III.5.1. Syntaxe narrative :

Notre représentation de la narrativité fut plus accentuée sur certains éléments que sur d’autres ; en outre, par rapport au récit comme « procès », c'est-à-dire, le passage d’une relation d’état à un autre, la représentation syntaxique serait du type :

(S∩O) →(SUO)

Il s’agit de transformation, d’un faire transformateur susceptible de se manifester à travers plusieurs représentations syntaxiques. Considérons les exemples suivants :

 « Il est mort. IL n’est pas mort. II a penché la tête, légèrement, sur le côté, contre la gorge de Aïcha. » (1993 : 13).

 « Je gis sur un étroit divan dans la bibliothèque de mon père; son tapis de prière est jeté à demi sur une chaise proche, les volets face à moi sont fermés; derrière, l’escalier du jardinet, avec son jasmin et ses roses trémières, me reste présent, écrasé sans doute par le soleil pas encore pâli. J’entends le chien dehors qui traîne, qui chasse les mouches— et je me noie, je m’endors dans la maison-vaisseau. Sieste de deux heures, ou de trois. Un jour ensoleillé de novembre. Un jour frileux. Je me suis réveillée dans le silence étale de la demeure qui semble soudain désertée. » (1995 : 20).

 « — J’ai posé de côté mon cartable, je lui ai fait face; d’une main, prestement, j’ai ôté mon fez, que j’ai tendu à l’un de mes élèves. Le provocateur a reculé : il a soudain réalisé que j’avais quinze centimètres de plus que lui, ou simplement que mon regard ne cillait pas! Il a hésité. » (2007 : 44).

Ces trois transformations sont respectivement représentables par :

1- (S) : Il, (le prophète), (O) : la mort.

Donc, l’énoncé d’état serait du type : (SUO). 2- (S1) : Je (la narratrice), (O), la sieste.

Donc, l’énoncé du faire serait du type (S1UO) → (S1∩O), où le sujet est d’abord disjoint de l’objet et par la suite, il lui est conjoint à travers le faire transformateur, effectué par un méta sujet opérateur (S2), qui dans ce cas serait la narratrice, libérée de la passion amoureuse pour l’Aimé :

« Au niveau de la manifestation actorielle, S1 et S2 renvoient au même personnage, l’on aura un faire réflexif, au cas contraire, il s’agira d’une action transitive (…) Le type de rapport entretenu entre la structure actancielle et la structure actorielle qui détermine, comme des cas-limites, tantôt l’organisation réflexive des univers culturels, et qu’une même syntaxe est susceptible de rendre compte de la narrativisation socio-sémiotique (mythologie et idéologies) » (Greimas, 1973 : 19).

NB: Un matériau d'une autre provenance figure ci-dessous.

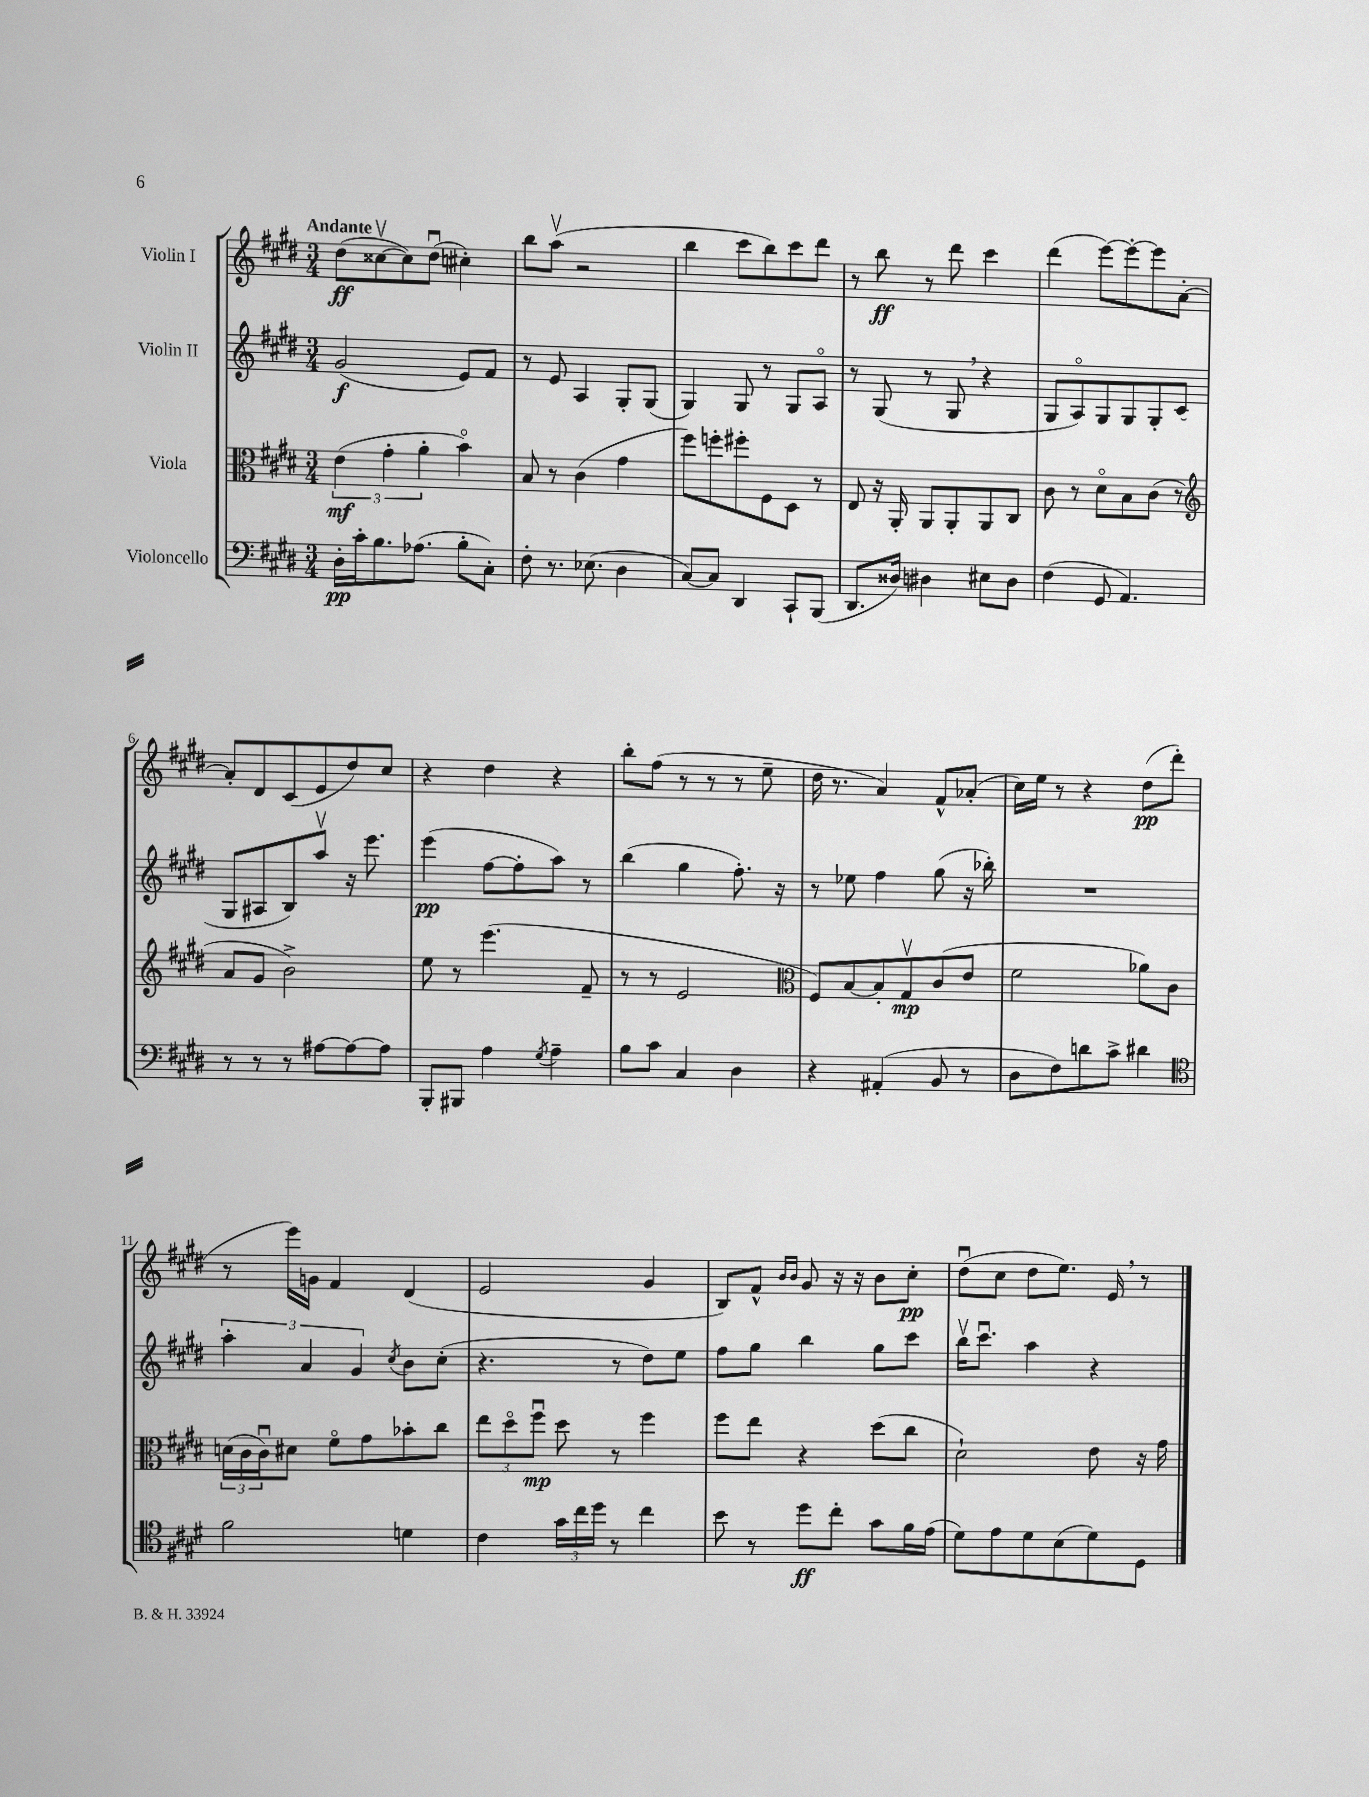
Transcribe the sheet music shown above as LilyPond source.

<<
\new StaffGroup <<
\new Staff = "s0" \with { instrumentName = "Violin I" } {
    \clef treble \key e \major \numericTimeSignature \time 3/4 \tempo "Andante"
    dis''8\ff( cisis''8~\upbow cisis''8) dis''8\downbow( cis''4-.) |
    b''8 a''8\upbow( r2 |
    b''4 cis'''8 b''8) cis'''8 dis'''8 |
    r8 b''8\ff r8 dis'''8 cis'''4 |
    dis'''4( e'''8~) e'''8~-. e'''8 a'8~-. |
    a'8-. dis'8 cis'8( e'8 dis''8) cis''8 |
    r4 dis''4 r4 |
    b''8-. fis''8( r8 r8 r8 e''8-- |
    dis''16 r8. a'4) fis'8-^ aes'8-.( |
    cis''16) e''16 r8 r4 dis''8\pp( dis'''8-. |
    r8 e'''16) g'16 fis'4 dis'4( |
    e'2 gis'4 |
    b8) fis'8-^ \grace { b'16 b'16 } gis'8 r16 r16 b'8 cis''8-.\pp |
    dis''8\downbow( cis''8 dis''8 e''8.) e'16 \breathe r8 \bar "|." |
}
\new Staff = "s1" \with { instrumentName = "Violin II" } {
    \clef treble \key e \major \numericTimeSignature \time 3/4
    gis'2\f( e'8) fis'8 |
    r8 e'8 a4 gis8-. gis8( |
    gis4) gis8 r8 gis8 a8\flageolet |
    r8 gis8( r8 gis8 \breathe r4 |
    gis8 a8\flageolet) gis8 gis8 gis8-. cis'8( |
    gis8 ais8 b8) a''8\upbow r16 e'''8. |
    e'''4\pp( fis''8~ fis''8-. a''8) r8 |
    b''4( gis''4 fis''8.-.) r16 |
    r8 ees''8 fis''4 gis''8( r16 bes''16-.) |
    R2. |
    \tuplet 3/2 { a''4-. a'4 gis'4 } \acciaccatura { cis''8 } b'8 cis''8-.( |
    r4. r8 dis''8) e''8 |
    fis''8 gis''8 b''4 gis''8 cis'''8 |
    b''16\upbow cis'''8.\downbow a''4 r4 \bar "|." |
}
\new Staff = "s2" \with { instrumentName = "Viola" } {
    \clef alto \key e \major \numericTimeSignature \time 3/4
    \tuplet 3/2 { e'4\mf( gis'4-. a'4-. } b'4\flageolet) |
    b8 r8 cis'4( gis'4 |
    fis''8) f''8-. fis''8-. fis8 dis8 r8 |
    e8 r16 a,16-. a,8 a,8-. a,8 cis8 |
    cis'8 r8 dis'8\flageolet b8 cis'8( r8 |
    \clef treble a'8 gis'8 b'2->) |
    e''8 r8 e'''4.( fis'8-- |
    r8 r8 e'2 |
    \clef alto fis8) b8~ b8-. gis8\upbow\mp cis'8( e'8 |
    fis'2 aes'8) cis'8 |
    \tuplet 3/2 { d'16( cis'16 cis'16\downbow) } dis'8 fis'8\flageolet gis'8 bes'8-. cis''8 |
    \tuplet 3/2 { e''8 dis''8\flageolet fis''8\downbow\mp } dis''8 r8 fis''4 |
    fis''8 e''8 r4 dis''8( cis''8 |
    dis'2-!) e'8 r16 gis'16 \bar "|." |
}
\new Staff = "s3" \with { instrumentName = "Violoncello" } {
    \clef bass \key e \major \numericTimeSignature \time 3/4
    dis16-.\pp cis'16-. b8. aes8.( b8-. cis8-.) |
    fis8-. r8. ees8.( dis4 |
    cis8~) cis8 dis,4 cis,8-! b,,8( |
    dis,8. disis16) dis4 eis8 dis8 |
    fis4( gis,8 a,4.) |
    r8 r8 r8 ais8~ ais8~ ais8 |
    b,,8-. bis,,8 a4 \acciaccatura { gis8 } a4-- |
    b8 cis'8 cis4 dis4 |
    r4 ais,4-.( b,8 r8 |
    dis8 fis8) d'8 cis'8-> dis'4 |
    \clef tenor fis'2 d'4 |
    cis'4 \tuplet 3/2 { gis'16 cis''16 dis''16 } r8 cis''4 |
    b'8 r8 dis''8\ff cis''8-. gis'8 fis'16 e'16( |
    dis'8) e'8 dis'8 b8( dis'8) dis8 \bar "|." |
}
>>
>>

3- (S1) : le père de la narratrice, (S2) : son rival, l’européen ; (O) : la peur.

Une relation dialectique par rapport à l’objet qui, en conjonction avec un (S1) se trouve naturellement disjoint de (S2). On parlera dans ce cas du « dédoublement du programme narratif » :

« Une narrativisation aussi simple (…) fait apparaitre (….) l’existence de deux programmes narratifs dont la solidarité est garantie par la concomitance des fonctions rend compte de la possibilité de manifester discursivement, c’est-à-dire de raconter ou d’entendre de même récit soit l’un soit l’autre des deux programmes » (Greimas, 1973 : 25).